È il 1974 e Marina ha ormai superato l’adolescenza, insegna all’accademia di belle arti di Novi Sad e nell’anno precedente aveva presentato la sua prima performance (Rhythm 10) della serie Rhythms.
Vive però con la madre, ex partigiana ed eroina di guerra, che la educa fin da piccola con rigide regole dall’impronta militare, ricevendo spesso violente punizioni fisiche e l’obbligo di rincasare entro e non oltre le dieci di sera. A causa di questo sviluppa diversi disturbi psicofisici, tra cui continue emorragie e mal di testa.
Quell’anno Marina si trova a Napoli per presentare quella che sarebbe stata l’esibizione più discussa di tutta la storia dell’arte performativa, Rhythm 0, in cui nessuno poteva immaginare ciò che sarebbe successo.
L’artista aveva disposto su un tavolo più di 70 oggetti di “piacere” e di “dolore”, insieme a delle istruzioni in cui spiegava che lei stessa era un oggetto, e come tale gli spettatori avrebbero potuto fare di lei ciò che volevano, per una durata di 6 ore, assumendosi tutta la responsabilità.
Marina Abramović alla conferenza stampa per la presentazione della retrospettiva The Cleaner di Palazzo Strozzi tenuta al Cinema Odeon Firenze 19 set 2018. Fotografia di Francesco Pierantoni condivisa con licenza CC BY 2.0 via Wikipedia:
Le prime ore passano tutto sommato tranquille: qualcuno le dà una carezza e qualcun altro le dà un bacio. Ma in un attimo tutto cambia.
Una volta appresa la sua totale accondiscendenza, un uomo prende le forbici e comincia a tagliarle tutti i vestiti. Poco alla volta la situazione sfocia in una serie di violenze su Marina ai limiti della follia: c’è chi le fa un taglio sulla gola con un rasoio e ne succhia il sangue, chi infila nel suo ventre le spine di una rosa, ed infine arrivano a farle puntare una pistola carica contro la tempia.
Quest’ultimo gesto aveva creato una tensione tale da spingere alcuni dei presenti ad opporsi, dando inizio ad una discussione così accesa che aveva diviso il pubblico tra protettori ed istigatori.
Terminata la performance Marina si ricompone e a testa alta esce dalla stanza, ma nessuno aveva il coraggio di guardarla negli occhi, talmente era la vergogna dell’aver compiuto quei gesti.

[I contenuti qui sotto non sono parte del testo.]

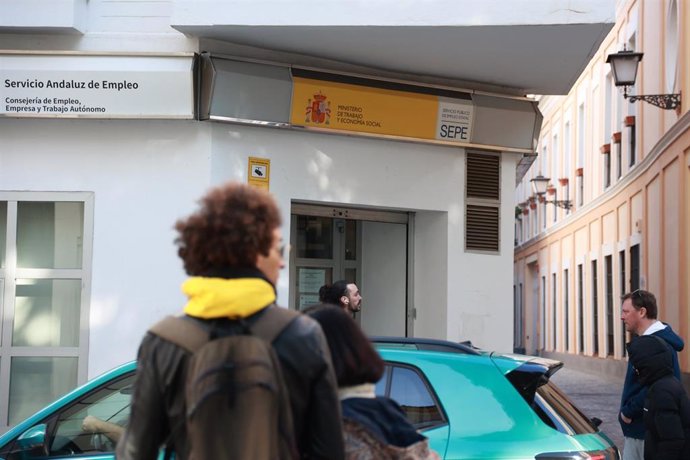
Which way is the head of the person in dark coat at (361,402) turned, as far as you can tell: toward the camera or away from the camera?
away from the camera

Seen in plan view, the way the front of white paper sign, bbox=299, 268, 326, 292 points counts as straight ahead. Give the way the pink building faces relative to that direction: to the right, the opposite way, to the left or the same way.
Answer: to the right

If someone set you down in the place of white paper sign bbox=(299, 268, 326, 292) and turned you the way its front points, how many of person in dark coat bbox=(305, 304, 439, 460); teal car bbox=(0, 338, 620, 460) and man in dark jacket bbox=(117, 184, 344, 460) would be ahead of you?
3

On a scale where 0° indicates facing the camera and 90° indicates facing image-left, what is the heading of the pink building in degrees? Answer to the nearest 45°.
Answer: approximately 90°

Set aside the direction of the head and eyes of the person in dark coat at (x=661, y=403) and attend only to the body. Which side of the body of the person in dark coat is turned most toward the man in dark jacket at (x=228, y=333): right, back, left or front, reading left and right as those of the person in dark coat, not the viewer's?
left

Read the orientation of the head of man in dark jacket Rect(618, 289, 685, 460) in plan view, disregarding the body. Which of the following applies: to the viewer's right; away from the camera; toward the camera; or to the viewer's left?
to the viewer's left

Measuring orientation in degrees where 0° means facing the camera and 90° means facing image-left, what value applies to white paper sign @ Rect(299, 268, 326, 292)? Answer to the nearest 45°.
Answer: approximately 0°

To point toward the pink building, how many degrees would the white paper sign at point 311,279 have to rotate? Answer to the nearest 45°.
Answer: approximately 135° to its left

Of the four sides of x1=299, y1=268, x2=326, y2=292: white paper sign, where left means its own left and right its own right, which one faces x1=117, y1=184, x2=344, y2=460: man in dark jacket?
front

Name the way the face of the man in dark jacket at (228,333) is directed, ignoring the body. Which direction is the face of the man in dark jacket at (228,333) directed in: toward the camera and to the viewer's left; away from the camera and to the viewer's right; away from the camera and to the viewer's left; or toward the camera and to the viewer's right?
away from the camera and to the viewer's right

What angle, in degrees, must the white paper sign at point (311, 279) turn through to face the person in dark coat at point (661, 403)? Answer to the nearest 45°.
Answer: approximately 45° to its left

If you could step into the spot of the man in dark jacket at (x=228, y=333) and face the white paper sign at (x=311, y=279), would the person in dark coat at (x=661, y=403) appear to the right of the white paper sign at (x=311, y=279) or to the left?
right
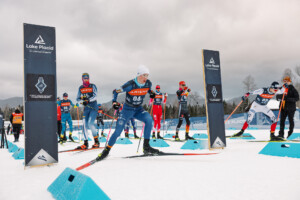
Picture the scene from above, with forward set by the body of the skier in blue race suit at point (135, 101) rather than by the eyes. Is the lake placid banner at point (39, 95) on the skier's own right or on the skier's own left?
on the skier's own right

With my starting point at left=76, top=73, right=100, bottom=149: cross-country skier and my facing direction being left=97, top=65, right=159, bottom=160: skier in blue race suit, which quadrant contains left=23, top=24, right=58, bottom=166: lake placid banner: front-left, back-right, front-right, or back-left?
front-right

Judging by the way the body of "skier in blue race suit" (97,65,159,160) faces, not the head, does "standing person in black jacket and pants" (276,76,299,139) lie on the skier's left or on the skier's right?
on the skier's left

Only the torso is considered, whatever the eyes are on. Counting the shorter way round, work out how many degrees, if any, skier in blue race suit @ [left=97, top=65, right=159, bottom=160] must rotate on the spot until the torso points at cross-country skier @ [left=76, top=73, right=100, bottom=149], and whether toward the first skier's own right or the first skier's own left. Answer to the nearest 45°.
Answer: approximately 180°

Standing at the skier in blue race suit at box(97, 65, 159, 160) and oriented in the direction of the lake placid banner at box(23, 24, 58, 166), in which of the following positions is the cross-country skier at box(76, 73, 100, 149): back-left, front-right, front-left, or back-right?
front-right

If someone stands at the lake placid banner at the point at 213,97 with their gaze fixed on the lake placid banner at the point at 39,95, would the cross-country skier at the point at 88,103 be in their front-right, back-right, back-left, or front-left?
front-right

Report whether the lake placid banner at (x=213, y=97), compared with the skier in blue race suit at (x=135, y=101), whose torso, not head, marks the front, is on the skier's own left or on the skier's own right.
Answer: on the skier's own left
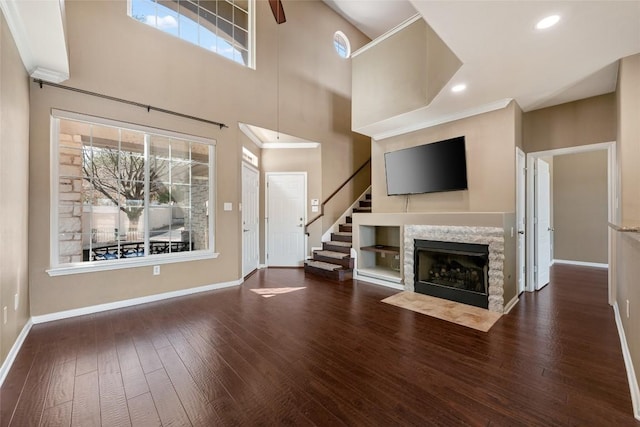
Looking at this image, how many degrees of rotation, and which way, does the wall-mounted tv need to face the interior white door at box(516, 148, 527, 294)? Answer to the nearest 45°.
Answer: approximately 135° to its left

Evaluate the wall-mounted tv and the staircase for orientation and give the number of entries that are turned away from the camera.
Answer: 0

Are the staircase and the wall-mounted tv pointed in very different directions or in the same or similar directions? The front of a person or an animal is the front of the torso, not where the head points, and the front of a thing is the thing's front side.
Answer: same or similar directions

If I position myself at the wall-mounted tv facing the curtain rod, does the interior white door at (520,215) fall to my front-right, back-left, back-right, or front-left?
back-left

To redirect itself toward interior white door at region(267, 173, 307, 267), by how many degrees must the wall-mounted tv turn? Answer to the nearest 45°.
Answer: approximately 45° to its right

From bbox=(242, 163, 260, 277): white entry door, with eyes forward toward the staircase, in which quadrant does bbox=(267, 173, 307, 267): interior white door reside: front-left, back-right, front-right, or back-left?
front-left

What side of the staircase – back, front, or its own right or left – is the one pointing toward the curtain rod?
front

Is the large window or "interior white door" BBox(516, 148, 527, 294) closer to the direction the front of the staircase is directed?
the large window

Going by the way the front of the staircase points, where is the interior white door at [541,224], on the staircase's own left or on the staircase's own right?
on the staircase's own left

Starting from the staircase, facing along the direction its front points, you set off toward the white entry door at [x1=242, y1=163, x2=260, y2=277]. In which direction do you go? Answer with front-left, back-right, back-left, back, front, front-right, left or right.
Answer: front-right

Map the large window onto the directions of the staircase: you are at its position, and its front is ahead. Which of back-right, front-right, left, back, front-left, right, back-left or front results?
front

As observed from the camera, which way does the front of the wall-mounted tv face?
facing the viewer and to the left of the viewer

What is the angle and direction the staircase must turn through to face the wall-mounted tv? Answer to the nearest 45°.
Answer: approximately 90° to its left
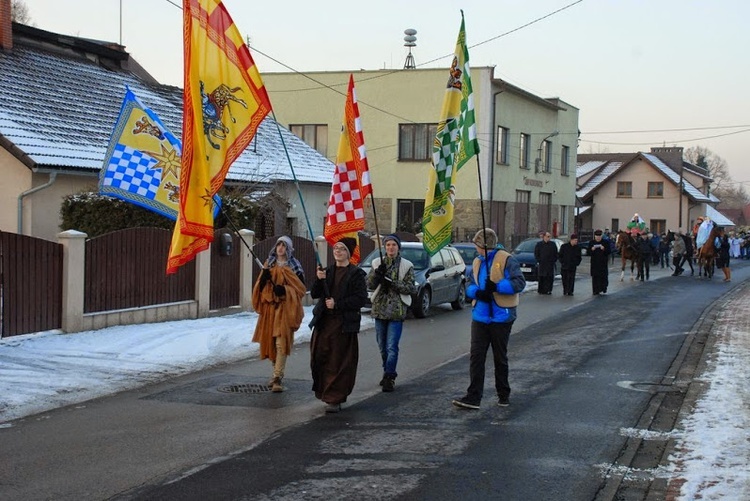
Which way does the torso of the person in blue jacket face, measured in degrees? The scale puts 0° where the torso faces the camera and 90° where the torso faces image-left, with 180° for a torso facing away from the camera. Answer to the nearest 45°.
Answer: approximately 45°

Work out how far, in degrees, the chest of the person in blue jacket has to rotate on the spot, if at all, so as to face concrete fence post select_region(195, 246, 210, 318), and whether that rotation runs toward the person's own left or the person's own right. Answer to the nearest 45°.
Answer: approximately 90° to the person's own right

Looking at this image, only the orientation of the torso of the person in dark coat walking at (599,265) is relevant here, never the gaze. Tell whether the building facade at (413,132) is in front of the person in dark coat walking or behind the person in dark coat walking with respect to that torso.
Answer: behind

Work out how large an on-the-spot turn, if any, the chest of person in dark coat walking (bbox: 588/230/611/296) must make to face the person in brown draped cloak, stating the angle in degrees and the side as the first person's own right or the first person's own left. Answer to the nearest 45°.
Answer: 0° — they already face them

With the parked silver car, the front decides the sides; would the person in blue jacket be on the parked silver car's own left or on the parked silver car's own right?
on the parked silver car's own left

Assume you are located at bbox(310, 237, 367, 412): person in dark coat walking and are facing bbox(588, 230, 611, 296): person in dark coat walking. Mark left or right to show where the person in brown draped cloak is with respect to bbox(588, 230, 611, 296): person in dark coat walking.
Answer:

Questa esibizione vuole essere testimonianza del fatto che, in condizioni favorevoli e in assenza di regole, l’essere umano è capace di far uscire il peggio di sé, oltrepassando i limiti della moralità e della crudeltà, senza poi avere il coraggio di accettarne le conseguenze, fuggendo via, quasi a negare ciò che era successo prima.
Marina Abramović e Ulay (Uwe Laysiepen) 1978. Fotografia del museo CODA condivisa con licenza Creative Commons 3.0 via Wikipedia:
Marina aveva preso coscienza del fatto che questo tipo di arte riusciva letteralmente a smuovere l’anima delle persone, raccogliendone tutta l’energia e con essa anche tutti gli effetti che ne derivano.
Un anno dopo, infatti, l’artista si presenta nel cortile del centro culturale studentesco di Belgrado (SKĆ) per esibirsi in Rhythm 5. Aveva preparato un’enorme costruzione a forma di stella a cinque punte (numero da cui prende riferimento il titolo dell’opera) fatta di legno, cosparsa da trucioli impregnati di benzina a cui Marina dà fuoco.
Il senso dell’opera è quello di rievocare l’energia attraverso il dolore estremo, e così comincia l’esibizione: l’artista inizia percorrendo il perimetro della stella, poi si taglia le unghie di mani e piedi, e li getta nel fuoco, dopo di che si taglia i capelli e getta anche quelli nel fuoco.
Infine, Marina entra nel centro della stella e si distende fino quasi a toccare le punte con gli arti. Un silenzio tombale invade il cortile.
In pochi minuti però gli spettatori notano che Marina non si muove. Aveva perso i sensi a causa dell’assenza di ossigeno intorno a lei. Solo quando le sue gambe vengono lambite dalle fiamme capiscono cosa stava succedendo e in pochi istanti la soccorrono tirandola fuori dal fuoco.
Marina non ricorda nulla dell’incidente che le è quasi costato la vita e si infuria per non essere rimasta vigile; ciò nonostante, la performance ottiene un enorme successo che verrà ricordato per sempre.
Molte altre sono le opere in cui Marina sperimenta negli anni il dolore fisico e le emozioni attraverso il suo corpo, simbolo per lei di rinascita, di libertà e di energia, tanto da autoproclamarsi Grandmother of Performance.